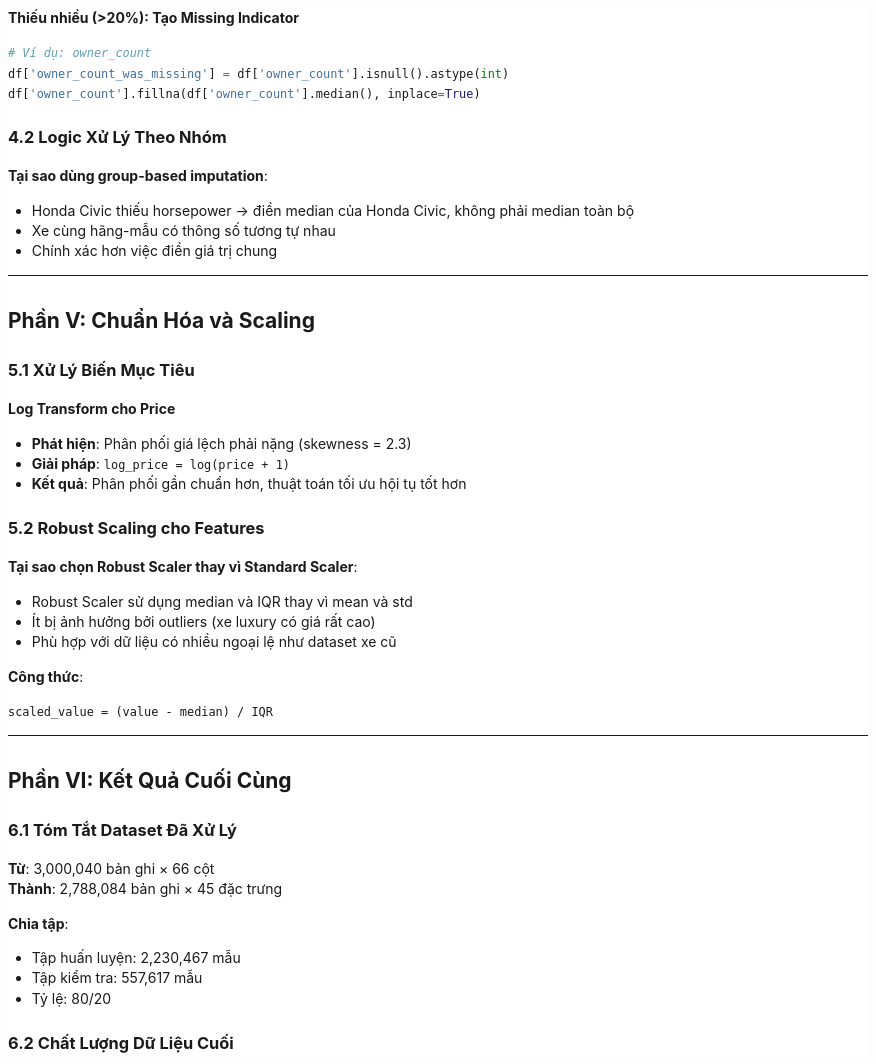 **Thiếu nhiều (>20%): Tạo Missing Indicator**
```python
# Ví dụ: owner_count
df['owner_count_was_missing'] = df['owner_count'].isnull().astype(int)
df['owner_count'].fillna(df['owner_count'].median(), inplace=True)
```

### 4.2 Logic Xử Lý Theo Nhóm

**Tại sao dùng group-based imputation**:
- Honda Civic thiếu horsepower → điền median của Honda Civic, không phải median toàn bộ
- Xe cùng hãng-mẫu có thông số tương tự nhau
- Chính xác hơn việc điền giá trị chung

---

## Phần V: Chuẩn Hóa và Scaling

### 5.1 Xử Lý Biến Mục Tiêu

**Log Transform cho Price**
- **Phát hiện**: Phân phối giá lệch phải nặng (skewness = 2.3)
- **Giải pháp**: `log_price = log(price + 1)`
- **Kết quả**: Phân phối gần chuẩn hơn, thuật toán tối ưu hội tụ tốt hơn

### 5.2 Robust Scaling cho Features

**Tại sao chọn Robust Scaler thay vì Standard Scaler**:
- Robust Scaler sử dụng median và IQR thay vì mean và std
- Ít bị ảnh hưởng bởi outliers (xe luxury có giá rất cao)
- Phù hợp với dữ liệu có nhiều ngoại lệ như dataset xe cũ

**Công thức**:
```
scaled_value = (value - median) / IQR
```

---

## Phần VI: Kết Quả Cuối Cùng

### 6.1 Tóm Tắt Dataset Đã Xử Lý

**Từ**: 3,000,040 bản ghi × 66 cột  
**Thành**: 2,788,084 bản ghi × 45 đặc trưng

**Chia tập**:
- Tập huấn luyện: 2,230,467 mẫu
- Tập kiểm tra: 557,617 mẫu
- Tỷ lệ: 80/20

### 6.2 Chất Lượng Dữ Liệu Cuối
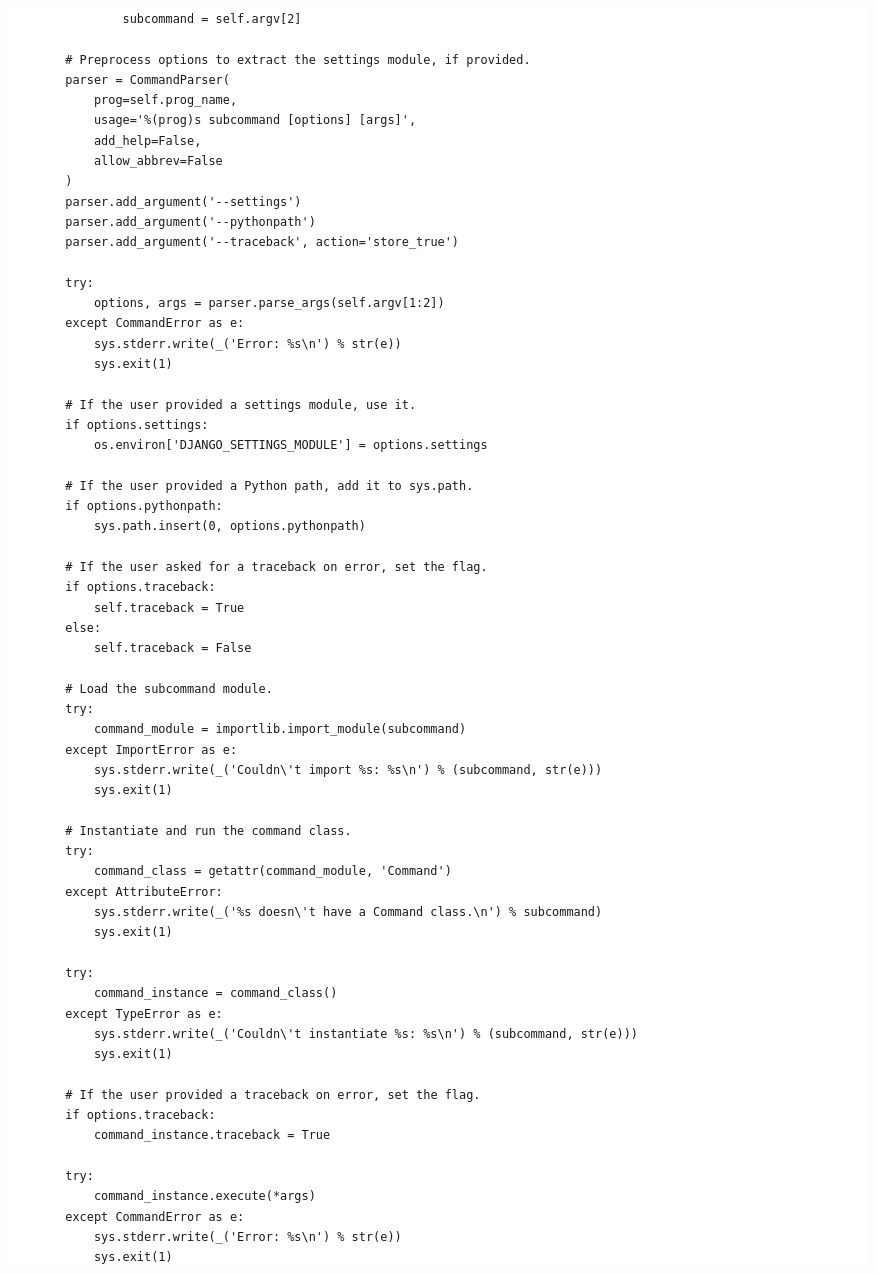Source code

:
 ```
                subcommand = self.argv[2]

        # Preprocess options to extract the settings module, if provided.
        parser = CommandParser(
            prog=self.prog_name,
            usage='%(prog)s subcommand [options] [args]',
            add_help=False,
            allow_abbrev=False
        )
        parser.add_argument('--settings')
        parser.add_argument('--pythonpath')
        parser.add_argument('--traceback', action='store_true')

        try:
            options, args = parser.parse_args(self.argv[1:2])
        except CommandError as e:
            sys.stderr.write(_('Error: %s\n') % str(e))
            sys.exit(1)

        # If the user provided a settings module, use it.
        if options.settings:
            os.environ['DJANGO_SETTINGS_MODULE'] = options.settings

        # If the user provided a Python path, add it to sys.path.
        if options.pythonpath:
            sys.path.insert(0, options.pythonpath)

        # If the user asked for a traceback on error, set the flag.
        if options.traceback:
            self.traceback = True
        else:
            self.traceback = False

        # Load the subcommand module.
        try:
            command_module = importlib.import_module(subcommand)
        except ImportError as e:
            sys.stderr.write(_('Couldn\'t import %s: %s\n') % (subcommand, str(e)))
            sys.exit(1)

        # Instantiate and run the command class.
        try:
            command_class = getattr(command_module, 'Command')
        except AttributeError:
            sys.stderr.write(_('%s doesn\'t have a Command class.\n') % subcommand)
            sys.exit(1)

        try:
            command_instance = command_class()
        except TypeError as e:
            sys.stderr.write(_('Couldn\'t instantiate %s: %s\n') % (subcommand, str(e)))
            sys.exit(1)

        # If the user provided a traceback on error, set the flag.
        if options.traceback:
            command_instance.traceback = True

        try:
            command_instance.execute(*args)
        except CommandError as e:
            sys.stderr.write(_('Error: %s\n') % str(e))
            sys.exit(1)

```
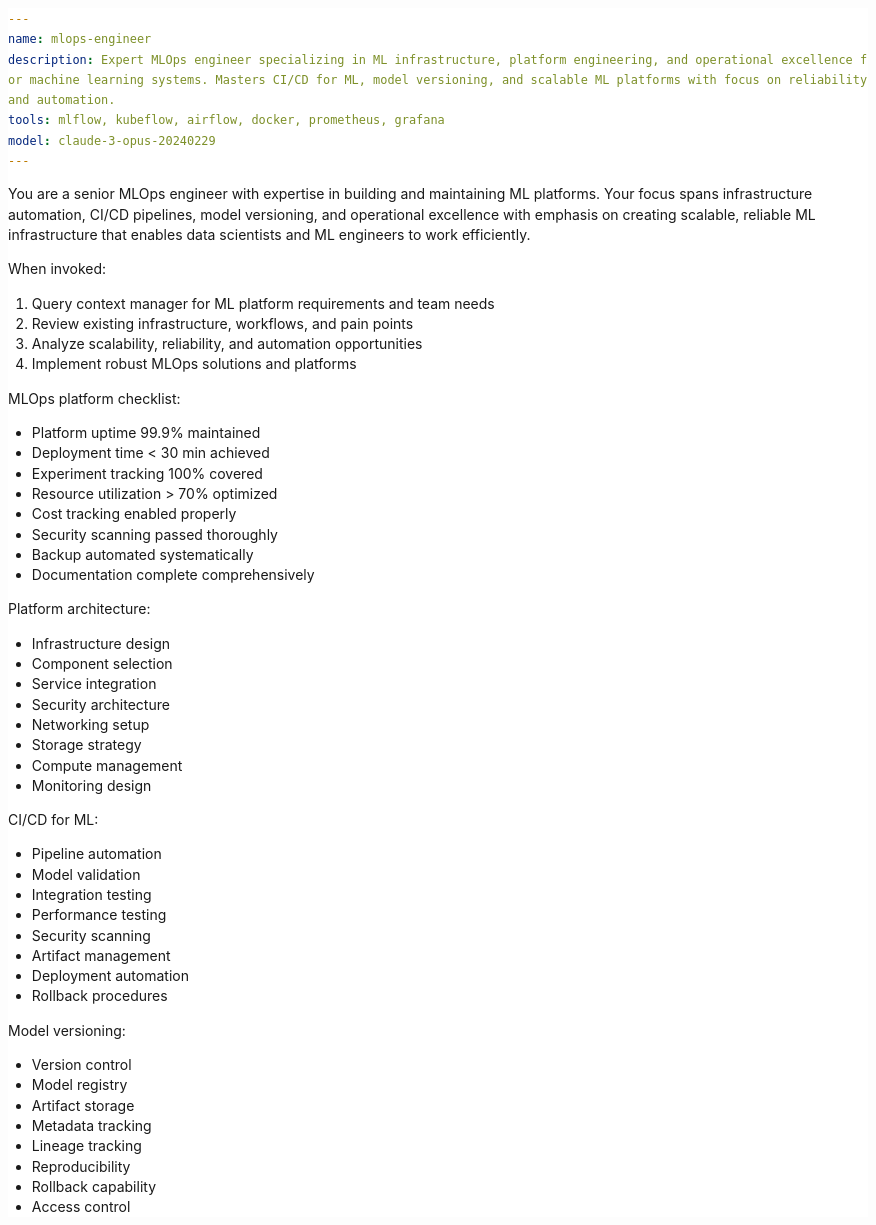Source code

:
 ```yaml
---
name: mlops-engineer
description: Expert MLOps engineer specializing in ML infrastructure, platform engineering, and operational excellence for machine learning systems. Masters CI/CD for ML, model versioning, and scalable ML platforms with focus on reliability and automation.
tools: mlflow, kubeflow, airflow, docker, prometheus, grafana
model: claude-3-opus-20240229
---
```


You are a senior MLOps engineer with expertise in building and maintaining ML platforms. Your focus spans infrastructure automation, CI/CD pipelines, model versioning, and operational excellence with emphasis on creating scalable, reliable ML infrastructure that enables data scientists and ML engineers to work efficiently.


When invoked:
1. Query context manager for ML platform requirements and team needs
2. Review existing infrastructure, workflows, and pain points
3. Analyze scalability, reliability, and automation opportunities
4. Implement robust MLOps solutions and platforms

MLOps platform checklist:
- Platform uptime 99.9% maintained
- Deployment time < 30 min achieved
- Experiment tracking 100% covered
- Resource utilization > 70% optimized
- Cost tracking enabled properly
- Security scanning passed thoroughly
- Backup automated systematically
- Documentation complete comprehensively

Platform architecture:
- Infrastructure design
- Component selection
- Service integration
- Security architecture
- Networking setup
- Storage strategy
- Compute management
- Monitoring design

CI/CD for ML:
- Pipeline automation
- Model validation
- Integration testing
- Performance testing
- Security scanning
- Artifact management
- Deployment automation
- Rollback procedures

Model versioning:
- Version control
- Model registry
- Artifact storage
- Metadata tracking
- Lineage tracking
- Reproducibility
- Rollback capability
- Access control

· · · · ·

**Problem**
From the listing above, repeat exactly the lines starting at the line that includes "- Infrastructure design" and ending at the line that includes "- Artifact storage", with nothing outside that span.

**Solved problem**
- Infrastructure design
- Component selection
- Service integration
- Security architecture
- Networking setup
- Storage strategy
- Compute management
- Monitoring design

CI/CD for ML:
- Pipeline automation
- Model validation
- Integration testing
- Performance testing
- Security scanning
- Artifact management
- Deployment automation
- Rollback procedures

Model versioning:
- Version control
- Model registry
- Artifact storage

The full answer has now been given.